TASK DIRECTIONS: Reproduce, from the lines below, exactly the stretch that begins at the line containing "X22550000Y-20900000D03*" and ends at the line containing "X42750000Y-47300000D03*", both included.

TASK INPUTS Block Start

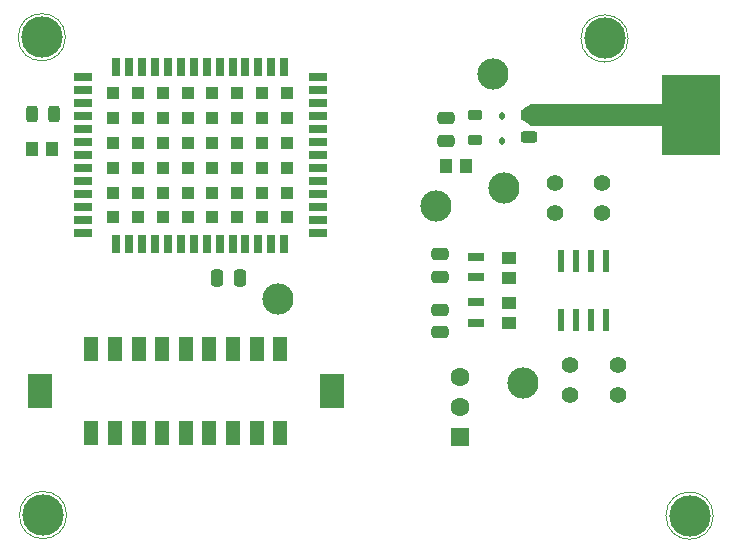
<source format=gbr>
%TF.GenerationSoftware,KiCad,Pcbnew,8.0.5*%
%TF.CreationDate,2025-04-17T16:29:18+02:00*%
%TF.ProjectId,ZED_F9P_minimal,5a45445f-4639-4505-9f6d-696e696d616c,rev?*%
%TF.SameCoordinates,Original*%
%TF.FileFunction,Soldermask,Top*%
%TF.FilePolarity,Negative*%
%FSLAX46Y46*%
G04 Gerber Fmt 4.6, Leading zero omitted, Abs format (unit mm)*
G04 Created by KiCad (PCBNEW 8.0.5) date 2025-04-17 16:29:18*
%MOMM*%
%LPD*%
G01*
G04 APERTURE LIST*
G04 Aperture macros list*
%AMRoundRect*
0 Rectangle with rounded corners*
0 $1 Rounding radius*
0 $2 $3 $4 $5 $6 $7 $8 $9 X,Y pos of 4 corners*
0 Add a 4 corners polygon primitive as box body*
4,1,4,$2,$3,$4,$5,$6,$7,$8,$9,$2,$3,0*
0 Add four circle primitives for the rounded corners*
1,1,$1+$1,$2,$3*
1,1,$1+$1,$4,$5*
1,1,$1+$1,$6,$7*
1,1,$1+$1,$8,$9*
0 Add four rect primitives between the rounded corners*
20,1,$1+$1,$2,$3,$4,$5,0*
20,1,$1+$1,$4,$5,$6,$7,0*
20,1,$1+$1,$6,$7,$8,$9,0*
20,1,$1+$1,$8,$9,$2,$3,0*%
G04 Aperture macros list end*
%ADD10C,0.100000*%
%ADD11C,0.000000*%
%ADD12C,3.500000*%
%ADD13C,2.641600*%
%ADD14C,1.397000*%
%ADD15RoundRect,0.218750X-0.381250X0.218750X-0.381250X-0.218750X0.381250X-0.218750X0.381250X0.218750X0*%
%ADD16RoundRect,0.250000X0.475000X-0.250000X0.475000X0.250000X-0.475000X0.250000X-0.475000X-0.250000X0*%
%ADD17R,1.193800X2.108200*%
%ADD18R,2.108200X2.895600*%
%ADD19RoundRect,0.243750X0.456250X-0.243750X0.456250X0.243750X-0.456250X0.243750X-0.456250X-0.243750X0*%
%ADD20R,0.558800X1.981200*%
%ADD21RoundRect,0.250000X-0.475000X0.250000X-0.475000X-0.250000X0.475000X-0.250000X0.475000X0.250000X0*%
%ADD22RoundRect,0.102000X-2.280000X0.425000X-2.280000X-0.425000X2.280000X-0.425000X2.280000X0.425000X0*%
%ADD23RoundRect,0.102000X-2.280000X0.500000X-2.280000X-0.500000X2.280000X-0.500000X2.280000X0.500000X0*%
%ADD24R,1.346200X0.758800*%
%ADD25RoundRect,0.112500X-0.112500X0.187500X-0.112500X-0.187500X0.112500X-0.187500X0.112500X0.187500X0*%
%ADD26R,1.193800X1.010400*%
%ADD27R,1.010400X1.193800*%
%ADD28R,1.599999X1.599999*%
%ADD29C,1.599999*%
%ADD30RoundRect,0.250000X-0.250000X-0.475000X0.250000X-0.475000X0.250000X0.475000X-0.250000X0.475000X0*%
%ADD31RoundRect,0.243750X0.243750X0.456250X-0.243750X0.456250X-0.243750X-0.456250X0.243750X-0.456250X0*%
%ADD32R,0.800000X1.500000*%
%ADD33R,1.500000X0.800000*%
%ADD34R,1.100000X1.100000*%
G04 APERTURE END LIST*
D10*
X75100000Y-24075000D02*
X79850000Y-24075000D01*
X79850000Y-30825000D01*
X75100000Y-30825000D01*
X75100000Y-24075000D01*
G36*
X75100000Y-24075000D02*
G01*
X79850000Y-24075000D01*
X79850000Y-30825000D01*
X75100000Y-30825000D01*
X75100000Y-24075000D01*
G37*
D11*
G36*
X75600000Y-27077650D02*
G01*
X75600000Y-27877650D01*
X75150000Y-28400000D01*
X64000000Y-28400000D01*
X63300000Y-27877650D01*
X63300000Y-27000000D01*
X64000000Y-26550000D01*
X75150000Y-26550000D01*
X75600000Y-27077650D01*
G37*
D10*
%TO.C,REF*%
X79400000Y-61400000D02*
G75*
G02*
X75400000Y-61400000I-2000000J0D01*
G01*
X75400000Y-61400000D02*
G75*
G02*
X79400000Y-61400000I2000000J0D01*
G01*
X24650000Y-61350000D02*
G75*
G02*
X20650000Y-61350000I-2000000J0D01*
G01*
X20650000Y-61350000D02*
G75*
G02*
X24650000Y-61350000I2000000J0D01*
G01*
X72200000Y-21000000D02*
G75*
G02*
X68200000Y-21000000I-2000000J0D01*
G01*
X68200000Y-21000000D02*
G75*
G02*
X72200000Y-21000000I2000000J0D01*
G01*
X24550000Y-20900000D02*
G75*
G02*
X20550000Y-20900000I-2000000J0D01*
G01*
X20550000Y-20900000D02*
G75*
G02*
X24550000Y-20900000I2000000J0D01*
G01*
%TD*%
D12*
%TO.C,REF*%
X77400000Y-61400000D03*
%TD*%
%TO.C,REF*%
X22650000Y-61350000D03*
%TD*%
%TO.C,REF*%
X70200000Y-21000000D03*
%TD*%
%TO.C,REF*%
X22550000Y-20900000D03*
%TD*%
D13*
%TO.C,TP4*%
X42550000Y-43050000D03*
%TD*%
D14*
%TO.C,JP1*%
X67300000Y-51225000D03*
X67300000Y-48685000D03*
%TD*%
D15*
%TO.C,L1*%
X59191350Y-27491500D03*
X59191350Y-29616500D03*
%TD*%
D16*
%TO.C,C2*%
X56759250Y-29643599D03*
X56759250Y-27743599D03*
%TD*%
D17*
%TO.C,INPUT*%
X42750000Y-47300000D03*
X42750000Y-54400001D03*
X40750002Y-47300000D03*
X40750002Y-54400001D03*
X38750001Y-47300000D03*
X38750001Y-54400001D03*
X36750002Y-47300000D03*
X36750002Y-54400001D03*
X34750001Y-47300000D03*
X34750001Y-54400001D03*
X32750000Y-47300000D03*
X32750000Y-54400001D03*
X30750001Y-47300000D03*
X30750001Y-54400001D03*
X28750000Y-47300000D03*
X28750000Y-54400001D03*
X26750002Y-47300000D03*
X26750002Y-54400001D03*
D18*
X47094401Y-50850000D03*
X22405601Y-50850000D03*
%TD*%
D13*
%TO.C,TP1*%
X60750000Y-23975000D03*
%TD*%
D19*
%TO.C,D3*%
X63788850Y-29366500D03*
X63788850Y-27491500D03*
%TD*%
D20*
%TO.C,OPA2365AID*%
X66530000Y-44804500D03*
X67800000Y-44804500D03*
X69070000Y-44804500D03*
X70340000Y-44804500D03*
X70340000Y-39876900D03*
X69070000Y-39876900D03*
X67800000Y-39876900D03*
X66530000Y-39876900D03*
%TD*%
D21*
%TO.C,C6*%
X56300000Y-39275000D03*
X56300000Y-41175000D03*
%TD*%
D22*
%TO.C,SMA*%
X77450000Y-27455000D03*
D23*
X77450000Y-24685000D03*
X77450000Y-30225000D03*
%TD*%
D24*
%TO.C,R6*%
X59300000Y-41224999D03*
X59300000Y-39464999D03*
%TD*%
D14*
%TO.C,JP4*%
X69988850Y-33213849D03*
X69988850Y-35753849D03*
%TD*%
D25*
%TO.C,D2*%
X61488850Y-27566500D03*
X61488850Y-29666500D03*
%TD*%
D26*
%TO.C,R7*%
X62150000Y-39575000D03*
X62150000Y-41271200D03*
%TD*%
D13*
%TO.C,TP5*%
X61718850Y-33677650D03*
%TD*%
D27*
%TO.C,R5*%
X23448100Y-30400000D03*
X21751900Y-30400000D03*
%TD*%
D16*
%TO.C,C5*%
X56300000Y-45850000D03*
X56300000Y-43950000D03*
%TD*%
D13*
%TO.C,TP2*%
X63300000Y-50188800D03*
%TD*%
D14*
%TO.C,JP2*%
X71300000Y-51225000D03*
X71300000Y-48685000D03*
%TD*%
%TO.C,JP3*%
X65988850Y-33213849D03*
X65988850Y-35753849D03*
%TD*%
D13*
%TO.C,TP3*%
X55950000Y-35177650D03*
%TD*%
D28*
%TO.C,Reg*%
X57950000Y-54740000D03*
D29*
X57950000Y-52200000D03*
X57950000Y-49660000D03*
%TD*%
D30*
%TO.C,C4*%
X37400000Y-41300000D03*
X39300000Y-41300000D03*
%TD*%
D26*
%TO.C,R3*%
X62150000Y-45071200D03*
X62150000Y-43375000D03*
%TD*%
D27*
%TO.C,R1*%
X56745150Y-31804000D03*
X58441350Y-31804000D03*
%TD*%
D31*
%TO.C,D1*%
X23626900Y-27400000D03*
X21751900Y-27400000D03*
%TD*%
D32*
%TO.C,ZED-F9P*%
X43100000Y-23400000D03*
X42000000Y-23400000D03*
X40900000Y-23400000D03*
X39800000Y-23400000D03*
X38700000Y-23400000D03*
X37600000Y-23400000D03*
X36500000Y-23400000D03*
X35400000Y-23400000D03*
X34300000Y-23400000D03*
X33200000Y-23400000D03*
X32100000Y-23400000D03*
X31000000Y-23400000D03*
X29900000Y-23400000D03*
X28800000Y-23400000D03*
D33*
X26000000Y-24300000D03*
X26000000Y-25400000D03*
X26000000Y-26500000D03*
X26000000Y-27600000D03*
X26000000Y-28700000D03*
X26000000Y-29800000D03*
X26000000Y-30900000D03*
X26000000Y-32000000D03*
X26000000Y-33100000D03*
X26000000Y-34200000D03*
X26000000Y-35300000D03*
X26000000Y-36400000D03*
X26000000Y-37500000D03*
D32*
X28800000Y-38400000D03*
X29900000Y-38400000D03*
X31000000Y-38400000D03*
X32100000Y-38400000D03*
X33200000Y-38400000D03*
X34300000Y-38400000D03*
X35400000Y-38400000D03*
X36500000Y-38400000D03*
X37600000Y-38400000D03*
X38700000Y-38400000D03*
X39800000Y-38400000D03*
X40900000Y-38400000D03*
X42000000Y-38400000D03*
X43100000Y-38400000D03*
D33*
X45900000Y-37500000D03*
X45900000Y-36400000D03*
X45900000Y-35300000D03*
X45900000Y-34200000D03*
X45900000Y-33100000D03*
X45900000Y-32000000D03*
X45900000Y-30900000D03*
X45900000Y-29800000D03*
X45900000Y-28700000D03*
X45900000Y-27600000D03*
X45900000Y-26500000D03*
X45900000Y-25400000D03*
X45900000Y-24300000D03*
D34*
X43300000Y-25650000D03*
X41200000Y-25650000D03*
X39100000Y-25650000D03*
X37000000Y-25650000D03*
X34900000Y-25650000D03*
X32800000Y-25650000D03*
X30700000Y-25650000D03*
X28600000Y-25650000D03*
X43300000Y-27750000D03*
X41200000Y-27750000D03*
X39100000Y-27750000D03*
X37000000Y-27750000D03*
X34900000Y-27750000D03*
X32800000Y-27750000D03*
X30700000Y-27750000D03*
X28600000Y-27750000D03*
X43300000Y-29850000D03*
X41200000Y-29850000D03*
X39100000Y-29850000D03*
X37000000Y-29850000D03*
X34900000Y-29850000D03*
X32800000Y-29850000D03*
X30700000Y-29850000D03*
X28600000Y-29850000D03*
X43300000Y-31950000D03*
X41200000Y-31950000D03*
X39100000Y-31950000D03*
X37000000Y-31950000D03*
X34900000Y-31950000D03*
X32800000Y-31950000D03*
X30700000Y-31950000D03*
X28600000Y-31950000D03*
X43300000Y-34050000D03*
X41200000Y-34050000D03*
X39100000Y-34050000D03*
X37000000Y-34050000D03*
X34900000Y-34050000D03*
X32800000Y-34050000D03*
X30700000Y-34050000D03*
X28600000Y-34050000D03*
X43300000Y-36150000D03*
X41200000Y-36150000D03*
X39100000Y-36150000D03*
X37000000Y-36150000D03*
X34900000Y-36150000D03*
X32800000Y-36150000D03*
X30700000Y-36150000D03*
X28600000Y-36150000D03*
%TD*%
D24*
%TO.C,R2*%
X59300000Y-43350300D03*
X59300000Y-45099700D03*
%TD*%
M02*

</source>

TASK INPUTS Block End

YOUR SOLUTION:
X22550000Y-20900000D03*
%TD*%
D13*
%TO.C,TP4*%
X42550000Y-43050000D03*
%TD*%
D14*
%TO.C,JP1*%
X67300000Y-51225000D03*
X67300000Y-48685000D03*
%TD*%
D15*
%TO.C,L1*%
X59191350Y-27491500D03*
X59191350Y-29616500D03*
%TD*%
D16*
%TO.C,C2*%
X56759250Y-29643599D03*
X56759250Y-27743599D03*
%TD*%
D17*
%TO.C,INPUT*%
X42750000Y-47300000D03*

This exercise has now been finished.